Sweat
Page 36
After wandering the neighborhood’s less aesthetic side and checking for Johnny Law, Chow Ying approached the black sedan from the opposite direction, slipped behind the wheel as elegantly as someone the size of an NFL linebacker can do, and reached under the seat. ***
“Pull around the block,” Wallace said to Nguyen. “We’ll wait on the other end of the one-way street for him to come out.”
“And then what?”
“And then we follow him.”
“We have been waiting to get our hands on this guy for over a week, and now you want to follow him?”
“Something’s fishy…and I’m not talking about the kind with scales in the market down the street. This guy has been lying low and now he has a car delivered to his doorstep? Something is wrong with this picture.”
Chow Ying familiarized himself with the car as he rode around the block and then took a slow drive up the narrow alley behind the hotel. He looked over at the back door he had used a dozen times, and slammed on his brakes to avoid a scrawny calico cat that darted from a row of trash cans.
“Where do you think he’s going?” Nguyen asked.
“I don’t know, but he’s being careful. Don’t spook him.
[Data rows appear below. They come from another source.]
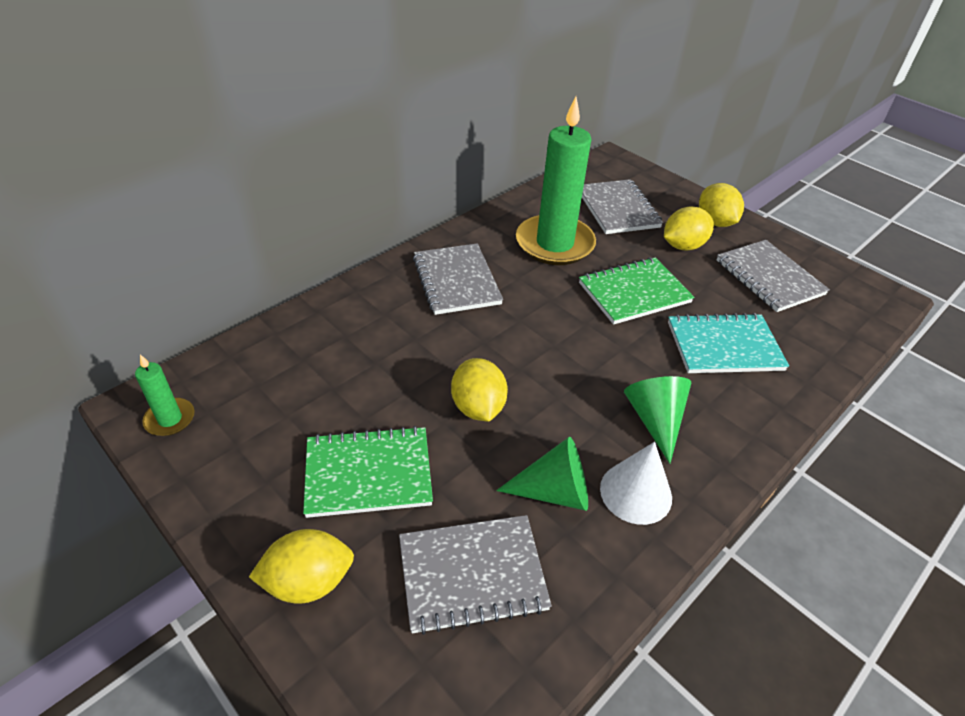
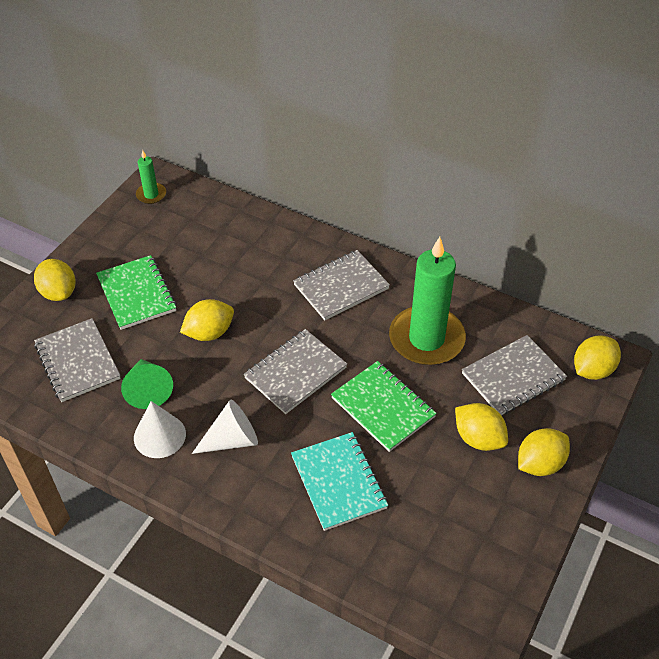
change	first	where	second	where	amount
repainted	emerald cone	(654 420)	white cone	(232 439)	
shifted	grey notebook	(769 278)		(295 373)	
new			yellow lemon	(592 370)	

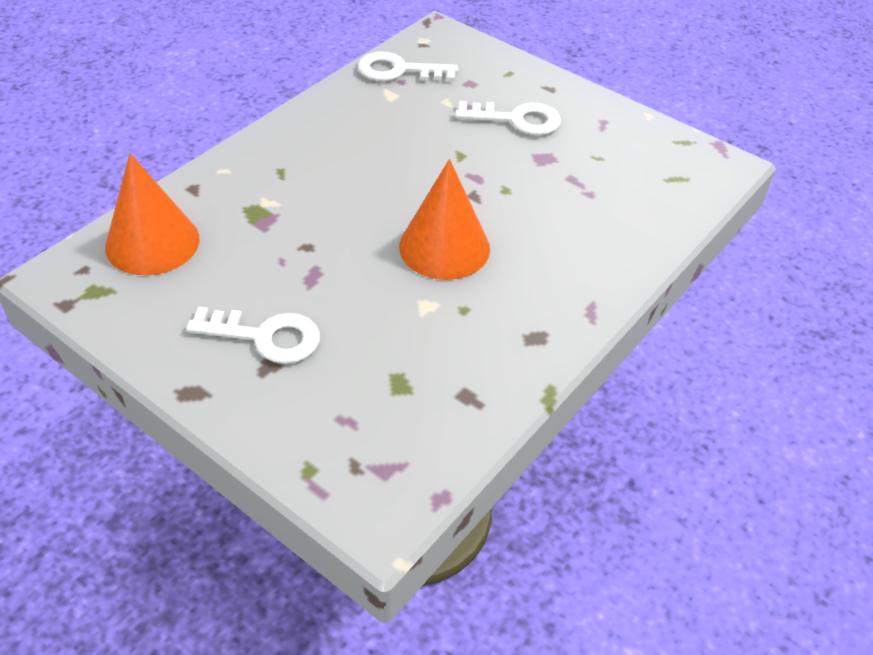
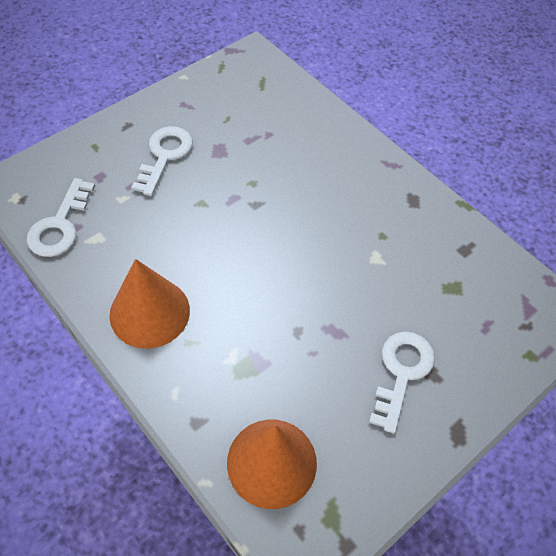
change	first	where	second	where	amount
shifted	bright orange cone	(444 247)		(149 312)	

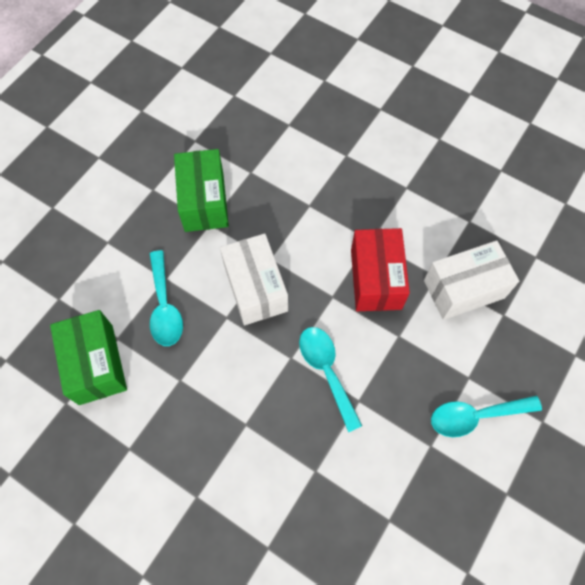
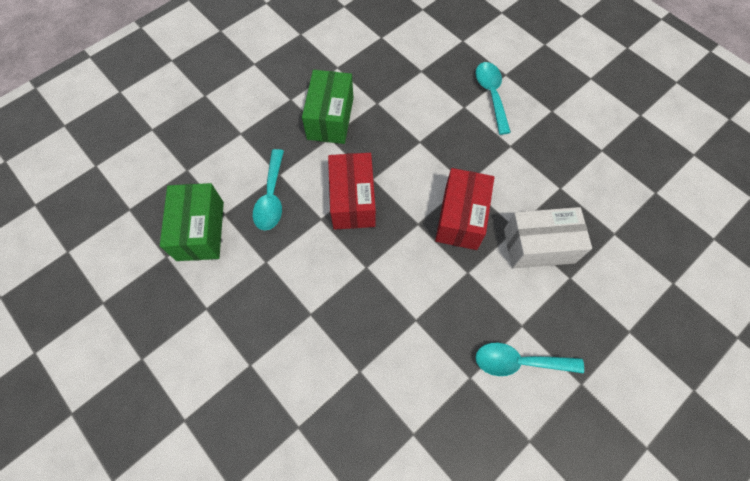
change	first	where	second	where	amount
repainted	white box	(255 288)	red box	(352 200)	
shifted	aqua spoon	(327 371)		(491 95)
Go around the block again and we’ll pick him up on the other side.”
The unmarked police cruiser lurked five cars back in light morning traffic. Most of the commuters pouring into the city came from the north or south, with a few million additional cars trying to squeeze down Connecticut Avenue. Chinatown was not a major route and the detectives were thankful for the quick pace on the road. Slow traffic was the perfect way to blow a trail. The slower the traffic, the more time the suspect had to observe his environment. At five mph, drivers tend to look around, check out their neighbors, take a peek in their mirrors. Nguyen checked the speedometer. Thirty mph.
The black sedan headed in the direction of the Mall and Nguyen voiced the only thought he had, “I’d pay money to know where this guy is going.”
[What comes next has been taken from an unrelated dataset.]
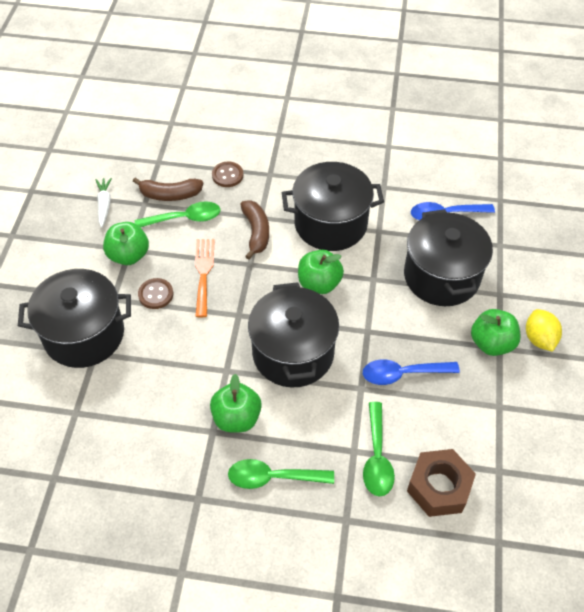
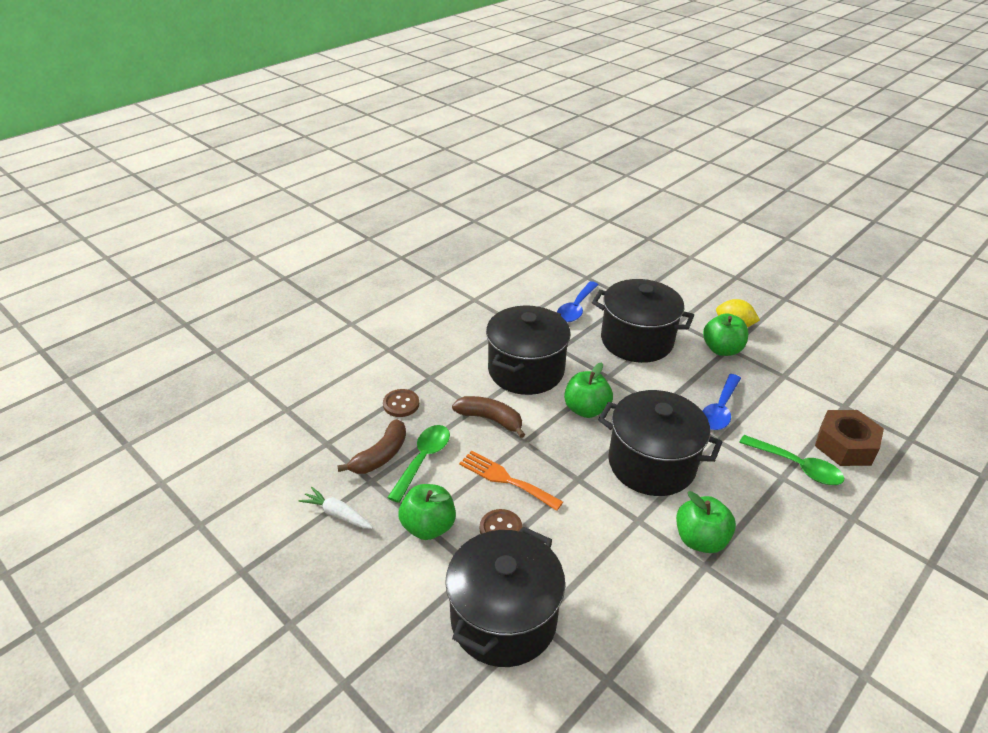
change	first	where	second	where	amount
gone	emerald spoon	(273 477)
“You and me both, partner. And I would love to know how in the hell this guy is behind the wheel of a for-hire sedan.”
“Maybe he is a legitimate driver.”
“My ass.”
“It’s possible. Maybe this guy has nothing to do with that woman who fell down the escalator.”
“Why did he cut his hair?”
“It’s hot as hell here in the summer. He was probably sweating his ass off.”
“You know how long it takes to grow hair that long? Years, man, years. You don’t cut that off unless you have a really good reason.”
“Well, Wallace, there is one way to put an end to all this speculation. We are just a flick of the siren away from the answers to all of our questions.”
“Not yet. Keep following him while I radio in.”
Wallace reached for the radio as Nguyen hit a pothole large enough to engulf half of the front right wheel. Both officers nearly hit the roof as the suspension succumbed to the laws of physics, the decompression of the springs sending the car bouncing upward.
“Potholes in July,” Wallace said, pressing the call button on the radio. He gave the information on the black for-hire sedan to the dispatcher who ran the plates while Wallace waited, eyes straight ahead.
Chow Ying jockeyed for position, changing lanes twice. He kept one eye on the road and one eye on his rearview mirror.
“It is registered to Capitol Chauffeurs, Sergeant,” the radio chirped.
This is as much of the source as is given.